Prière arable
ÉDITORIAL
Oui, je fais référence à l’acte rituel, et non, je ne parle de la langue afro-asiatique. Je veux bel et bien dire arable, du latin arabilis, soit labourer. Il n’est pas question de religion ici, quoique Saint- Isidore, le patron des cultivateurs, soit directement interpellé. Il s’agit de la nécessité, voire de l’urgence de protéger nos terres arables, une espèce menacée à laquelle on doit s’intéresser, avant de se faire complètement déposséder. Du chinois tout ça? D’accord, commençons par là.
La Chine en mode survie
Il y a autour de 1,4 milliard d’habitants dans ce pays, soit environ un sixième de la population mondiale : il possède 10 % de la superficie cultivable sur la planète, et représente plus de 20 % de la population globale – vous voyez le déséquilibre?
La Chine a faim et manque de terres arables, pour au moins deux raisons : l’expansion résidentielle force la conversion de terres cultivables en terres urbaines, et l’utilisation d’engrais et de pesticides rend beaucoup de sols infertiles.
Pour pallier à cette menace, les Chinois achètent des terres à l’étranger, la plupart du temps sous le radar.
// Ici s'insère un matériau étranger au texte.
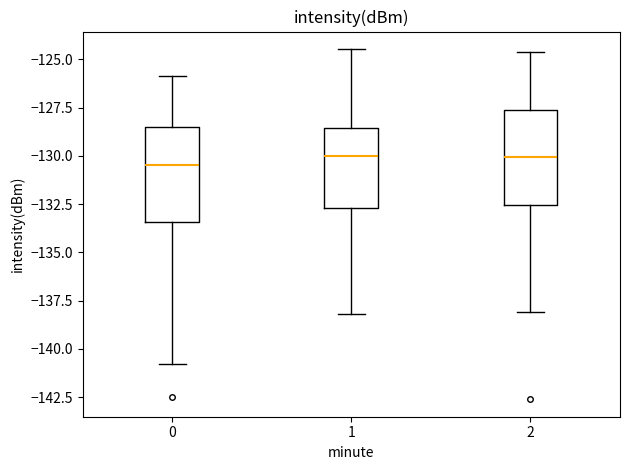

Reading left to right, transcribe this box plot: for each box, give where its median line is, the range the box spans, and where its two whiskers end, as read against the y-axis. The values are not printed on the chart, so give them approximately, as read against the axis.

0: median -130.5, box -133.5 to -128.5, whiskers -141.0 to -126.0
1: median -130.0, box -132.5 to -128.5, whiskers -138.0 to -124.5
2: median -130.0, box -132.5 to -127.5, whiskers -138.0 to -124.5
En France, un milliardaire chinois a récemment acheté 3000 hectares de terres agricoles, ce qui a fait bondir la population et suscité une réaction immédiate du Président Emmanuel Macron. « On ne peut pas laisser des centaines d’hectares être rachetés par des puissances étrangères sans qu’on sache la finalité de ces rachats », a-t-il déclaré, en annonçant aussitôt la mise en place de « verrous réglementaires» pour empêcher les acquisitions.
La France agit et le Québec… analyse
Après un tel intertitre, vous aurez compris que nos élus manquent tragiquement de volonté pour ne pas dire, de courage. On sait depuis longtemps que les investisseurs chinois achètent impunément et lorgne constamment : pensons seulement à ceux qui avaient proposé d’acheter 3300 acres de terres en Abitibi. Tout cela a un impact sur l’offre et la demande, et la valeur des terres est donc en explosion au Québec. Avec ça vient une hausse des taxes foncières, une que les producteurs pourront difficilement absorber – ces derniers ne pourront simplement plus dégager la marge nécessaire pour vivre, et devront se résigner à vendre.
La tragédie, c’est que se sont des compagnies internationales, massivement chinoises, qui sont en train de tout racheter, et leur but premier c’est de monétiser et d’assurer leur propre pérennité, pas de devenir fermier pour nous accommoder.
Au final, nous sommes responsables
Si vous pensez qu’on est sur la bonne voie, voici le titre d’un article du Journal de Montréal du 30 juin dernier : « Québec va construire le futur hôpital de Vaudreuil-Soulanges parmi les plus belles terres agricoles du Québec, malgré l’opposition de la Commission de protection du territoire agricole du Québec ». Voilà. On n’a pas besoin d’autrui pour se tirer dans le pied, on le fait très bien tout seul, c’est pathétique et surtout tragique. Le problème n’est pas Chinois, il est résolument Québécois.
Dans ses mémoires rédigés à Sainte Hélène, Napoléon Bonaparte déclarait que « l’agriculture est la base et la force de la prospérité du pays ». J’ajouterais que la souveraineté alimentaire est non seulement l’élément le plus fondamental d’une patrie, mais ce n’est rien de moins que l’essence de sa vie.